Friday, April 20, 2012

Feast

Feast sucks.  I’ve written and rewritten this introduction countless times now and regardless of how I try to word the drumroll, the punchline stays the same.  It sucks.  Period.  The end.
Project Greenlight’s editing would have led you to believe that the hapless John Gulager was to blame for the film’s stumbled production, but the buck should start at Marcus Dunstan and Patrick Melton’s sloppy script and end at the producers’ obtrusive influence.
Monsters attack bar.  People in bar fight monsters.  End story.
The problem is, Dunstan and Melton bog the script down with useless gimmicks that are too smug for their own good.  It starts with the character introduction title cards, each cutely equipped with a ‘life expectancy’ note.  They’re neither funny or useful and wear their welcome out after two characters.  The gore starts quickly, but it never interests because you never get into the performances.
And it is here that the producers meddling hands become obvious.  Save for Clu Gulager, Krista Allen, Henry Rollins (surprise!) and Balthazar Getty, the acting is tofu.  Navi Rawat, the Heroine casting choice that was made deftly behind Gulager’s back, is flat out bad.  She can memorize lines, but she can’t deliver them with any facial expression or voice fluctuation.  She’s like a parrot, only not as impressive.  Judah Friedlander is funny on Best Week Ever, but he’s not an actor.  There’s more dead weight, but fortunately the majority of them are either killed off fairly quickly or sit relatively speechless in a corner.  The only other mention worthy actress is Jenny Wade, but unfortunately she isn’t given anything to do but get covered in blood and then briefly show off her chest while changing clothes.
The bad acting wouldn’t be so noticeable if it wasn’t for the equally bad sound mix.  The characters are supposed to be in a bar, but instead of normal bar sounds, everything is dead.  And not creepy quiet, but an awkward silence that constantly reminds you that the actors are on a soundstage.  It’s as if the producers couldn’t be bothered to hire someone to do sound in post-production other than dialogue.  Because of this flat line in the audio department, any sound brought on by action is obnoxious and uncomfortably loud.
It doesn’t help that the obvious bar set severely limited Gulager’s shooting angles.  You never see the ceiling save for inserts or more than 3 walls in one shot.  The result is a nearly non-existent sense of the film’s geography.  Characters constantly wander in and out of areas that have no spatial relation to the room they were just in.  Most films are shot on sound stages these days, and that’s fine, but Feast requires complex set ups to successfully sell its action, yet is never afforded such luxury.
The makeup effects are better than I expected, but that’s not saying much.  When you are allowed to actually see the monsters, they look badass, but you never get to see one full frame for more than a second so no appreciation is ever achieved.  And the monsters themselves are boring.  The stupid script has them either plunging limbs through people or having sex and neither is as appealing as you’d like to think.

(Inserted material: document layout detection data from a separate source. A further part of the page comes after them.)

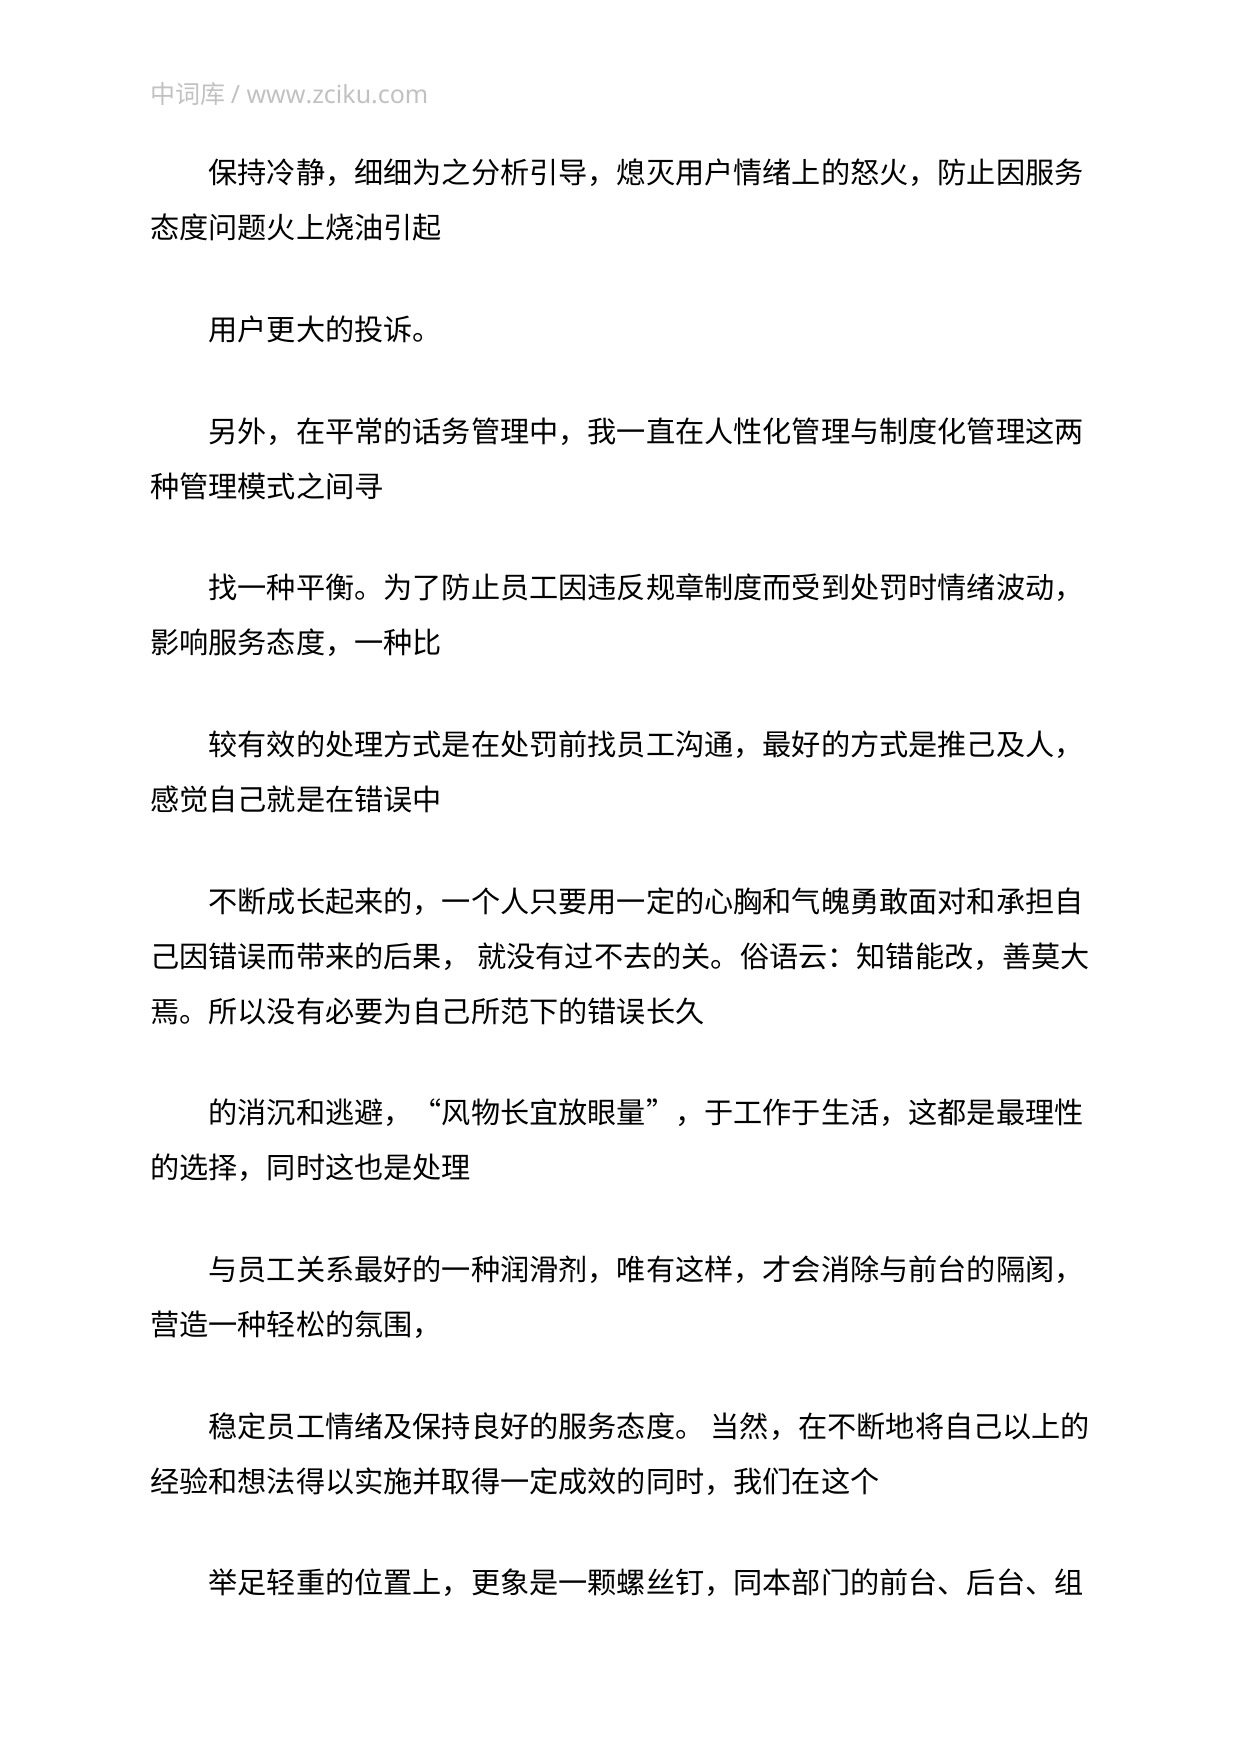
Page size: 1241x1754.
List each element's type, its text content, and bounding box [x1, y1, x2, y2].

text 找一种平衡。为了防止员工因违反规章制度而受到处罚时情绪波动，影响服务态度，一种比 [150, 565, 1090, 662]
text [150, 1560, 1090, 1602]
text 用户更大的投诉。 [150, 307, 1090, 349]
text 保持冷静，细细为之分析引导，熄灭用户情绪上的怒火，防止因服务态度问题火上烧油引起 [150, 150, 1090, 247]
text 另外，在平常的话务管理中，我一直在人性化管理与制度化管理这两种管理模式之间寻 [150, 408, 1090, 506]
text 与员工关系最好的一种润滑剂，唯有这样，才会消除与前台的隔阂，营造一种轻松的氛围， [150, 1247, 1090, 1344]
text 不断成长起来的，一个人只要用一定的心胸和气魄勇敢面对和承担自己因错误而带来的后果， 就没有过不去的关。俗语云：知错能改，善莫大焉。所以没有必要为自己所范下的错误长久 [150, 878, 1090, 1031]
text 的消沉和逃避，“风物长宜放眼量”，于工作于生活，这都是最理性的选择，同时这也是处理 [150, 1090, 1090, 1187]
text 稳定员工情绪及保持良好的服务态度。 当然，在不断地将自己以上的经验和想法得以实施并取得一定成效的同时，我们在这个 [150, 1403, 1090, 1501]
text 较有效的处理方式是在处罚前找员工沟通，最好的方式是推己及人，感觉自己就是在错误中 [150, 722, 1090, 819]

It’s a crude film.  Not in an affable, Porky’s kind of way, but in a spice rack built by Homer Simpson kind of way.  I’m not saying Gulager was blameless – there were more things to have salvaged from the wreckage – but he’s not the idiot Project Greenlight would have you believe he is.  I’m not sure I’d ever recommend he make another horror movie, but if he sticks with a dark, art-house vibe he could churn out something of higher quality than this drab midnight snack.
Even if you watched the series chronicling it’s production and were always curious as to how it turned out, please let this review save you 95 minutes that could be dedicated to more deserving film’s shafted by studios.